• [ASSIGNMENT]:
Show each line of the data below that has the string "middle" in it.

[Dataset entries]
[Start of section]

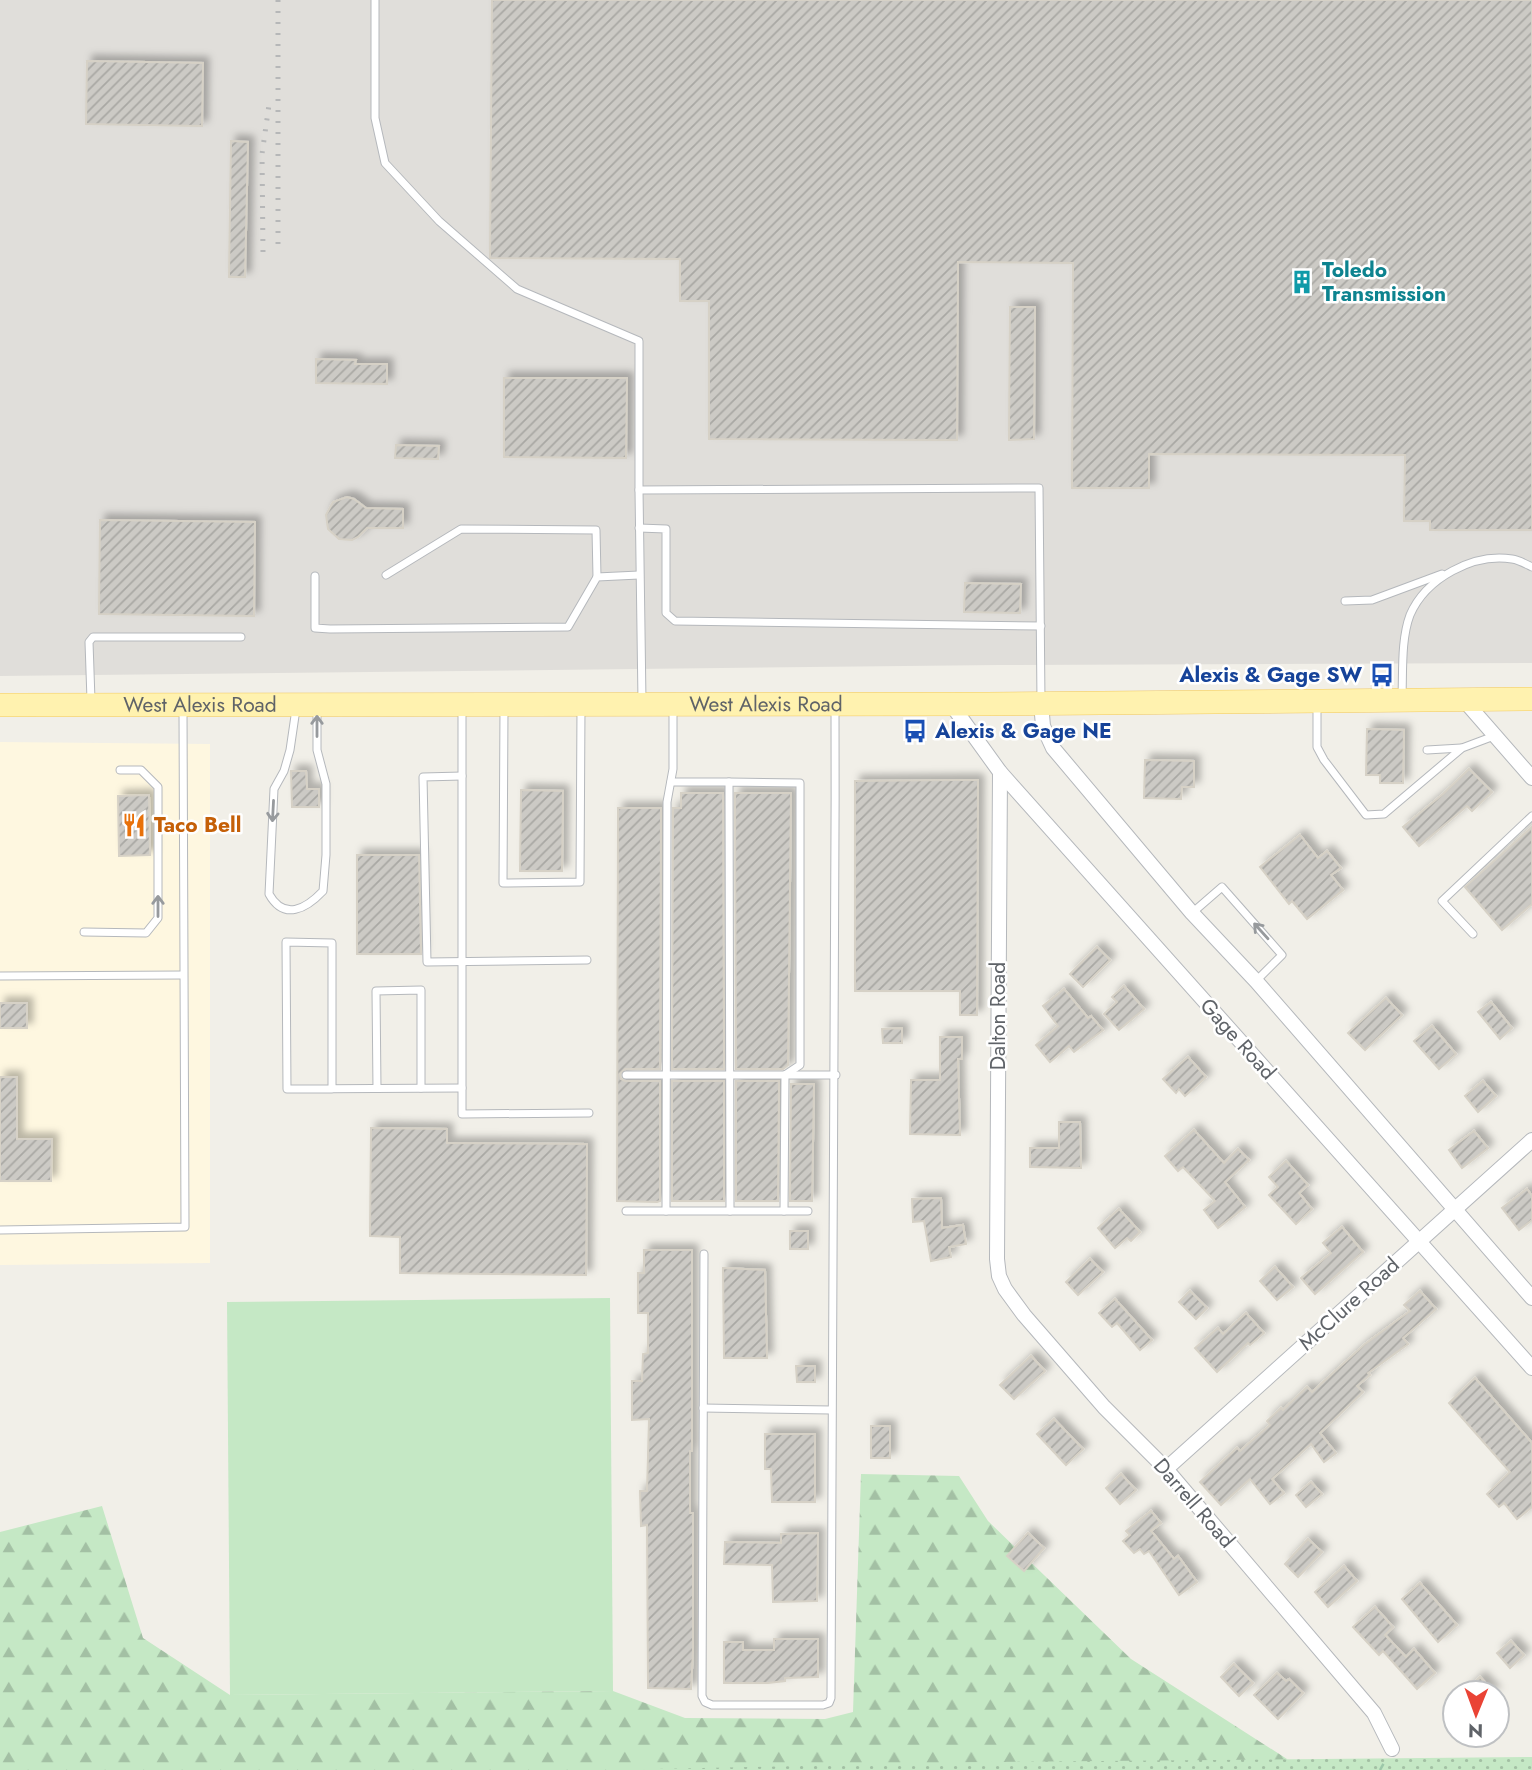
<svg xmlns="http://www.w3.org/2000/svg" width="1532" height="1770" font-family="Jost,sans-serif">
  <defs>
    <pattern id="forest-firs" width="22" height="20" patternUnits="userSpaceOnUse" patternTransform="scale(1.75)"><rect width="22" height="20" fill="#c5e8c5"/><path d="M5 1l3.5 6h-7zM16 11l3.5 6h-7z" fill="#a3c0a4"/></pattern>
    <pattern id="park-dots" width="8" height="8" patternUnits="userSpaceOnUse" patternTransform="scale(1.75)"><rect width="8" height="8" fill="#c5e8c5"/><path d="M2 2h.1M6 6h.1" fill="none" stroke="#a3c0a4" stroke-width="1.8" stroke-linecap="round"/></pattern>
    <pattern id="building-hatch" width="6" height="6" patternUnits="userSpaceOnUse" patternTransform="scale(1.75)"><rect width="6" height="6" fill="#cccac5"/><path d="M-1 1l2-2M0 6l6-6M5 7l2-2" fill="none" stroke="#a9a8a4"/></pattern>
    <filter id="shadow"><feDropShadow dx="5.5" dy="-5.5" stdDeviation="3.5" flood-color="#0004"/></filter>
  </defs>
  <rect width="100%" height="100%" fill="#f1efe8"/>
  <path fill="#fef7e0" d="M0,742L210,744V1263L0,1265Z"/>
  <path fill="#e0deda" d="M0,0H1532V663L999,665L0,676Z"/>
  <path fill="#c5e8c5" d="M610,1298L613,1691L230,1695L227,1302Z"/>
  <path fill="url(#forest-firs)" d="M861,1474L959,1476L988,1521L1131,1659L1287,1759L1289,1770H0V1532L102,1506L143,1638L230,1695L613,1691L685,1718L825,1719L853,1712Z"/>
  <path fill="url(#park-dots)" d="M1532,1757V1770H603L988,1762Z"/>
  <g fill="url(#building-hatch)" stroke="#d6d1c6" stroke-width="2" filter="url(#shadow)">
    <path d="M492,0H1532V530H1430V521H1404L1405,455L1149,454V488H1072L1073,263L958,262L957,440L709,439V301H680V259L490,258Z"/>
    <path d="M87,61L203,63L202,126L86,124Z"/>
    <path d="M231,141L248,142L245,277H229Z"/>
    <path d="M1010,307H1035L1034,439L1009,440Z"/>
    <path d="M316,359L356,360L355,364H387V384L316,383Z"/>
    <path d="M504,378H627L626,458L504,457Z"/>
    <path d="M396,445L439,446L438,459L395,458Z"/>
    <path d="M347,497L354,499L366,508L403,509V528H367L358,537L352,540L339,539L328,529L326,515L333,502Z"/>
    <path d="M100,520L255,522L254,616L99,614Z"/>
    <path d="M965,583L1021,584L1020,613L964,612Z"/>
    <path d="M1367,729L1404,730L1403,783H1380V775H1366Z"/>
    <path d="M1145,760L1194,761V787H1182L1181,799L1144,798Z"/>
    <path d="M1469,769L1492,792L1472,811L1467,806L1419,846L1403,827L1443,794Z"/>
    <path d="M291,771H306L307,789H319V807H292Z"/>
    <path d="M960,780H978L977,1015H960V991H855V781Z"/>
    <path d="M521,790L563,791L562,871H520Z"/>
    <path d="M681,793H723L724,1069H672L673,808H681Z"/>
    <path d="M735,793H791L788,1065L783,1069H736Z"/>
    <path d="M149,795L150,855L119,856L118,796Z"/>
    <path d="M618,808H661L660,1069H625L620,1074L621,1079L625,1081H660V1201L657,1202L617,1201Z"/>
    <path d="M1532,827V904L1502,930L1465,887Z"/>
    <path d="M1300,835L1318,858L1327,851L1341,868L1331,875L1343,890L1307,919L1292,901L1289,904L1260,867Z"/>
    <path d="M357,855H419L421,954H357Z"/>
    <path d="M1097,947L1110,960L1083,987L1070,974Z"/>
    <path d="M1124,986L1144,1009L1119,1030L1104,1014L1117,1002L1112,997Z"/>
    <path d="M1064,989L1088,1018L1091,1016L1103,1030L1074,1052L1069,1046L1050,1062L1036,1045L1058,1026L1043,1006Z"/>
    <path d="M1386,998L1402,1015L1365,1050L1348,1033Z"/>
    <path d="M1491,1002L1512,1028L1500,1039L1478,1012Z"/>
    <rect x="0" y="1003" width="27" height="25"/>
    <path d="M1432,1026L1456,1054L1439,1069L1414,1041Z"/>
    <path d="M902,1028V1043H883L882,1029Z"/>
    <path d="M940,1037H962V1059H958L960,1135L910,1134L911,1080H940Z"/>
    <path d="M1188,1057L1206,1077L1185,1096L1179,1089L1176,1093L1163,1079Z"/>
    <path d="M0,1077H17V1139H52L51,1181H0Z"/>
    <rect x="672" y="1081" width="52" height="120"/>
    <path d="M736,1081H779L778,1201H736Z"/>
    <path d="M1483,1081L1496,1096L1478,1112L1465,1096Z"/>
    <path d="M791,1084H814L812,1201H790Z"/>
    <path d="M1059,1122H1080L1081,1168L1030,1167V1148H1059Z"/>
    <path d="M371,1128L447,1129V1143L587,1144L586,1275L400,1273V1237L370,1236Z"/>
    <path d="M1194,1130L1224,1163L1238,1149L1249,1160L1225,1182L1245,1207L1218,1228L1204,1210L1215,1201L1183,1167L1178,1171L1165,1156Z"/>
    <path d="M1474,1131L1488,1148L1462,1168L1449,1150Z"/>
    <path d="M1286,1161L1308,1185L1299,1193L1312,1209L1296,1224L1269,1195L1278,1187L1269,1177Z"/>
    <path d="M1527,1189L1532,1196V1220L1519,1230L1502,1208Z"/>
    <path d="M941,1198L942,1228L963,1225L966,1244L949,1247L951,1257L931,1261L924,1221L913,1222L912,1199Z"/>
    <path d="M1119,1209L1140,1232L1131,1241L1127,1238L1115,1248L1098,1228Z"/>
    <path d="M1342,1227L1363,1252L1315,1294L1301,1278L1331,1253L1323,1243Z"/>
    <rect x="790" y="1231" width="18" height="18"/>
    <path d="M644,1250H692V1451H690V1513H693V1650L691,1689L648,1688L647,1525L641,1526L640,1491H647L649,1419L632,1420V1381H642L643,1354L648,1353V1313H638V1273H644Z"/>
    <path d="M1090,1259L1103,1272L1078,1295L1066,1282Z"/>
    <path d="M1275,1267L1293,1287L1277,1300L1260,1281Z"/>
    <path d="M723,1268L765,1270L767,1358H724Z"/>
    <path d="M1190,1291L1207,1308L1196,1319L1179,1302Z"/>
    <path d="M1420,1291L1436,1309L1403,1338L1408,1344L1368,1373L1370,1375L1357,1386L1363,1392L1320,1433L1336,1453L1324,1462L1311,1444L1272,1479L1284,1493L1270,1504L1250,1479L1221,1505L1200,1482L1237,1448L1240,1451L1270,1425L1267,1421L1281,1408L1283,1410L1307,1387L1312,1392L1365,1344L1410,1311L1404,1305Z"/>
    <path d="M1115,1299L1152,1340L1140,1350L1117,1323L1112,1327L1099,1313Z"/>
    <path d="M1246,1313L1264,1333L1250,1345L1248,1343L1217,1372L1195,1348L1218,1328L1223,1334Z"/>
    <path d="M1031,1356L1045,1371L1014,1399L1000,1385Z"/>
    <path d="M796,1366H815V1382H797Z"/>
    <path d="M1475,1378L1532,1443V1507L1517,1519L1504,1503L1499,1507L1487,1494L1510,1472L1449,1403Z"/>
    <path d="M1054,1419L1083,1449L1066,1465L1037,1434Z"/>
    <rect x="871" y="1426" width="19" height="32"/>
    <path d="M765,1434H815V1502H772L771,1469H765Z"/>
    <path d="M1121,1474L1136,1490L1120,1504L1106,1488Z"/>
    <path d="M1311,1482L1322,1494L1306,1507L1296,1495Z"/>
    <path d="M1151,1511L1161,1523L1151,1531L1174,1559L1178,1556L1197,1582L1179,1595L1149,1551L1144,1554L1140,1549L1134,1553L1123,1541L1130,1535L1126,1531Z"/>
    <path d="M818,1533L817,1601L773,1602L772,1565L724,1564L725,1542L781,1543V1534Z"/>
    <path d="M1028,1533L1044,1548L1024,1571L1007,1556Z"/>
    <path d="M1308,1539L1322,1552L1298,1577L1285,1564Z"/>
    <path d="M1344,1566L1357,1581L1328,1607L1315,1592Z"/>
    <path d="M1420,1583L1457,1625L1438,1642L1402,1599Z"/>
    <path d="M1375,1607L1393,1627L1385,1635L1406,1657L1414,1649L1435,1673L1417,1689L1383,1651L1379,1655L1353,1627Z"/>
    <path d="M774,1639H818V1677L785,1678V1681L768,1683H724V1642H743V1650H774Z"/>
    <path d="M1511,1641L1524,1655L1510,1668L1497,1653Z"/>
    <path d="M1234,1664L1253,1683L1239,1696L1221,1677Z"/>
    <path d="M1277,1673L1286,1681L1289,1679L1303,1693L1278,1719L1254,1695Z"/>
    <path d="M1480,1677L1495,1693H1463Z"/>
  </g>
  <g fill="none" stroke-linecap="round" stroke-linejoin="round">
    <g stroke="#b5b8bc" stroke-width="9">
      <g id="service">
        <path d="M375,0V118L385,163L439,221L517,289L639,341V490"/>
        <path d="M639,528L666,529V613L675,621L1041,626"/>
        <path d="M386,575L461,529L596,530L597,577"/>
        <path d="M315,576V628L330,629L568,627L597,577L639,575"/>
        <path d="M1345,601L1372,600L1442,574"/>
        <path d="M1402,696C1403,671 1401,639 1410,615C1426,578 1473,553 1512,559C1519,560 1526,564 1532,567"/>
        <path d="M91,700L89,642L93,637H241"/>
        <path d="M642,701L639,490L1039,488L1041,702"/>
        <path d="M1317,703V747L1324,760L1366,815L1384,814L1462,748L1494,736"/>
        <path d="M296,709L290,750L284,771L274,789L269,894C284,921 306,909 323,891L326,855V784L317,750V709"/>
        <path d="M462,709V1114L589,1113"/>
        <path d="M504,709L503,883L580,882L581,708"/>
        <path d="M1427,750L1461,748"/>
        <path d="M462,776L423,777L427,962L587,960"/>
        <path d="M671,782H729"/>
        <path d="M1192,913L1222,887L1282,955L1256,981"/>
        <path d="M84,932L146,933L158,918V787L141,770H120"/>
        <path d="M1473,934L1442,901L1532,816"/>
        <path d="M0,976L183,975"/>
        <path d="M626,1075H785L784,1211H666L667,802L673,769V708"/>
        <path d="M785,1075H836"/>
        <path d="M377,1088L376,991L421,990V1088"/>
        <path d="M332,1089V943L286,942L287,1089L462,1088"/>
        <path d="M626,1211H666"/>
        <path d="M730,1211L729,782L800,783V1065L785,1075"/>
        <path d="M784,1211H808"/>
        <path d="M0,1230L185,1227L183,709"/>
        <path d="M704,1254L702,1696L705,1702L712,1705H823L829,1703L831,1698C831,1368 836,1038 835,708"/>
        <path d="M703,1408L831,1410"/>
      </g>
    </g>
    <g stroke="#b5b8bc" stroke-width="16">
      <g id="minor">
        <path d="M1463,699L1532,778"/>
        <path d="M1041,703L1043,726L1053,748L1192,913L1256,981L1532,1298"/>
        <path d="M951,704L1000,772L1532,1368"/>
        <path d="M1000,772L997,1259L999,1276L1005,1289L1024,1315L1104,1407L1166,1469L1374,1713L1392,1749"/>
        <path d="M1166,1469L1532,1140"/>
      </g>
    </g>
    <g stroke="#f2c960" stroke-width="24">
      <g id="primary">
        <path id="s1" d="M0,705L987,704L1532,699"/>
      </g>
    </g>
    <path stroke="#9cc7a9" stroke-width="2.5" stroke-dasharray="7 3.5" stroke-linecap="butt" d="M1380,1770L1385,1761"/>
    <use href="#service" stroke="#fff" stroke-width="7"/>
    <use href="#minor" stroke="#fff" stroke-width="14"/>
    <use href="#primary" stroke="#fff2af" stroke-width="23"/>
    <g stroke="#b6b7b8" stroke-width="5" stroke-dasharray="2 9" stroke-linecap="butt">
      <path d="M278,244V0"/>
      <path d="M263,252L262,154L269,105"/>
    </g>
  </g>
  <defs><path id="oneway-shaft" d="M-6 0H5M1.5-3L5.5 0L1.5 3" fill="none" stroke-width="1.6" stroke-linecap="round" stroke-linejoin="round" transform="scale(1.75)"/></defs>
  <g stroke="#979a9d">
    <use href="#oneway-shaft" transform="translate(317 726) rotate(-90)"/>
    <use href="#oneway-shaft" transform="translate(273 811) rotate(93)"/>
    <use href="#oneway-shaft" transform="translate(158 906) rotate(-90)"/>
    <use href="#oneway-shaft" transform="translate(1261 931) rotate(-132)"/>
  </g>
  <defs>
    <g id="building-bare" transform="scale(1.89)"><path d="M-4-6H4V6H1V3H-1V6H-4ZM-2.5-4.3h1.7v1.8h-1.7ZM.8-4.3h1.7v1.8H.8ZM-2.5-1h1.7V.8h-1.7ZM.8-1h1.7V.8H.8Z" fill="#0f9aa8" stroke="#fff" stroke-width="2.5" paint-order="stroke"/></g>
    <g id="bus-bare" transform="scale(1.89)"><path d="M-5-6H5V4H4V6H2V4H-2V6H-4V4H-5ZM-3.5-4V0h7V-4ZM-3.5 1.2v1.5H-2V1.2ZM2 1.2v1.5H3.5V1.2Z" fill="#1a4fb4" stroke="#fff" stroke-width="2.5" paint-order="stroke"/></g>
    <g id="restaurant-bare" transform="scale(1.89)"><path d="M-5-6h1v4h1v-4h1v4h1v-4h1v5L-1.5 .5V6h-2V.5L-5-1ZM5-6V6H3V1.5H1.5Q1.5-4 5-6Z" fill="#e8710a" stroke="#fff" stroke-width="2.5" paint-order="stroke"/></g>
  </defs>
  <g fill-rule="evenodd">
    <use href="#building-bare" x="1302" y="282"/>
    <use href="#bus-bare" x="1382" y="675"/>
    <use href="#bus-bare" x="915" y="731"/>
    <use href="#restaurant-bare" x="134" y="825"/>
  </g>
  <g text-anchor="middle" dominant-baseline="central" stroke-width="5" stroke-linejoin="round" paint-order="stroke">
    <g font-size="21" font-weight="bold" fill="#0d838f" stroke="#fff" text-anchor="start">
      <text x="1322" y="270">Toledo<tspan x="1322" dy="24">Transmission</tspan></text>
    </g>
    <g font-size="21" font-weight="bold" fill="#164399" stroke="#fff" text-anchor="end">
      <text x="1362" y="675">Alexis &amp; Gage SW</text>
      <text x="935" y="731" text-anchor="start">Alexis &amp; Gage NE</text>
    </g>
    <g font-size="21" fill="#5f6368" stroke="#fff">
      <text stroke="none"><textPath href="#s1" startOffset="766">West Alexis Road</textPath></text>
      <text stroke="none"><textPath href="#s1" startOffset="200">West Alexis Road</textPath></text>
      <text transform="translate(998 1016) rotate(-90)">Dalton Road</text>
      <text transform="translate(1238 1039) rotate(48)">Gage Road</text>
      <text transform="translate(1349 1304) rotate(-42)">McClure Road</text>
      <text transform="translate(1194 1503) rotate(49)">Darrell Road</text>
    </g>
    <g font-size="21" font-weight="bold" fill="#c56008" stroke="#fff" text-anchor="start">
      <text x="154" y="825">Taco Bell</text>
    </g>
  </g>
  <g transform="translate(1476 1714) rotate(181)"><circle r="33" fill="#ffffff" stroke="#bfc1c3" stroke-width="2"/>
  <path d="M0-5L12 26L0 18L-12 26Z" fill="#ea4335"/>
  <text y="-10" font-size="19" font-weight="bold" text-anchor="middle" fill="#5f6368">N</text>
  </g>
</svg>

[End of section]

• [WRITTEN RESPONSE]:
  <g text-anchor="middle" dominant-baseline="central" stroke-width="5" stroke-linejoin="round" paint-order="stroke">
  <text y="-10" font-size="19" font-weight="bold" text-anchor="middle" fill="#5f6368">N</text>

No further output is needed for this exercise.